> **ESTRATTO DEL DOCUMENTO**:
Il carattere antinaturalistico di tutta la rappresentazione ha poi il suo punto di forza nel far interpretare il ruolo del sindaco, Peter Stockmann, a un’attrice, la straordinaria Maria Paiato. Una scelta che semplicemente sottolinea di essere nell’ambito del teatro, quella forma d’arte che rimane presentazionale, terreno della magia, dove si mettono in scena personaggi e situazioni archetipici. Quella forma di rappresentazione che ha visto, nel teatro elisabettiano come nel kabuki, attori in ruoli femminili e dove si ricorda come massima interpretazione di un Amleto quella di Sarah Bernhardt.

 

 

Rispetto al testo va detto che la messa in scena di Popolizio leviga tutta una serie di asperità ed evita alcuni aspetti, non certo positivi, della figura di Stockmann, tali da permettere a Ibsen di impostare grandi problematiche senza offrire una manicheistica via d’uscita. La superiore verità del sapere scientifico, per esempio, a cosa può portare? A governi di tecnici, elitari e di intellettuali, che dall’alto decidono quale sia il bene e il male del popolo? Popolizio però aggiunge al testo, nell’arringa difensiva del protagonista, i riferimenti a Cristo e Galileo come esempi storici di condanne ingiuste prese a furor di popolo o in virtù del dogmatismo dominante (mentre nel testo di Ibsen semplicemente perdona i suoi avversari perché non sanno quello che fanno, venendo anche tacciato di blasfemia). Vero che ci sono aspetti dello stesso Ibsen nella figura del medico, a sua volta ostracizzato per aver messo a nudo le ipocrisie della società borghese con le sue opere. Lo stesso drammaturgo ammette, in una lettera all’editore, di trovarsi d’accordo con il suo personaggio, che tuttavia presenta delle singolarità che «fanno accettare […] alcune delle cose che gli escon di bocca, che non si accetterebbero se venissero fuori dalla mia». Un’ambiguità rivendicata dall’autore quindi che si perde in questo allestimento.

> **DATI FORNITI**:
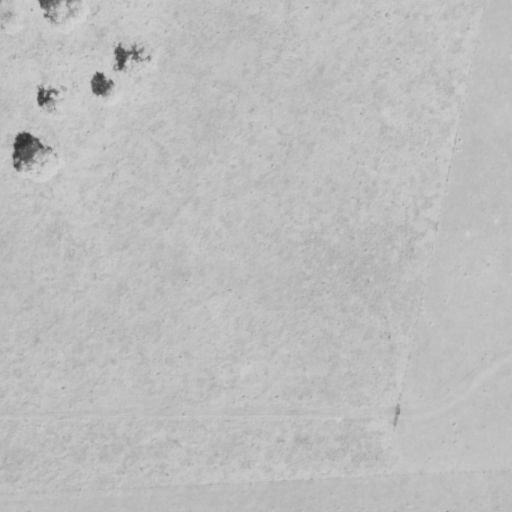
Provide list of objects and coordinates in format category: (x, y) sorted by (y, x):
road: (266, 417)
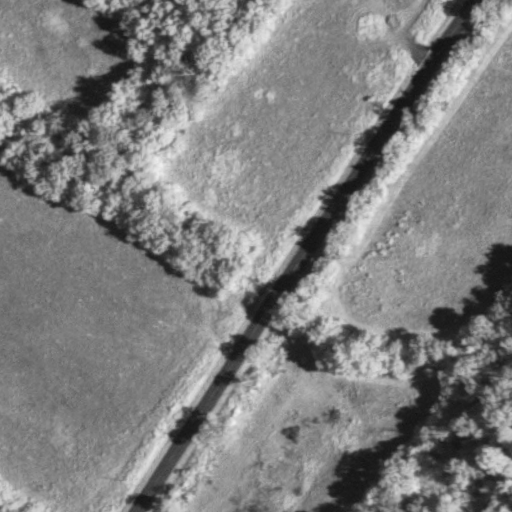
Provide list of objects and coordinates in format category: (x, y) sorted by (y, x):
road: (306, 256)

...

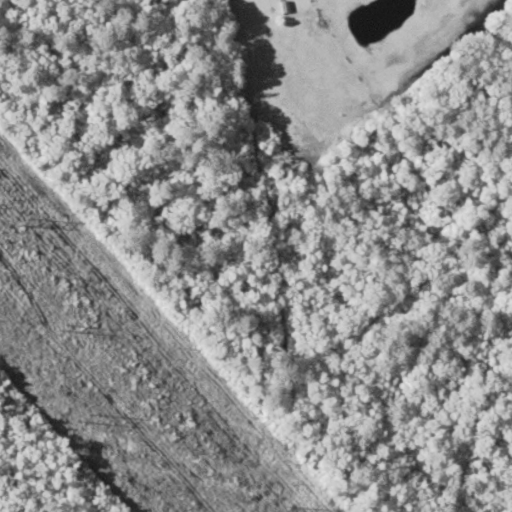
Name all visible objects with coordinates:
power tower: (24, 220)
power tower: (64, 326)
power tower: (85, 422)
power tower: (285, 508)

> **PROBLEMA 1**: Secondo l'estratto, quale attrice interpreta il ruolo del sindaco Peter Stockmann?
> **PROBLEMA 2**: Riproduci dall'estratto tutto il testo che va da "Il carattere antinaturalistico" giù fino a "di Sarah Bernhardt.".
Le righe non sono necessarie.

> **SPAZIO RISPOSTA 1**: Maria Paiato.

> **SPAZIO RISPOSTA 2**:
Il carattere antinaturalistico di tutta la rappresentazione ha poi il suo punto di forza nel far interpretare il ruolo del sindaco, Peter Stockmann, a un’attrice, la straordinaria Maria Paiato. Una scelta che semplicemente sottolinea di essere nell’ambito del teatro, quella forma d’arte che rimane presentazionale, terreno della magia, dove si mettono in scena personaggi e situazioni archetipici. Quella forma di rappresentazione che ha visto, nel teatro elisabettiano come nel kabuki, attori in ruoli femminili e dove si ricorda come massima interpretazione di un Amleto quella di Sarah Bernhardt.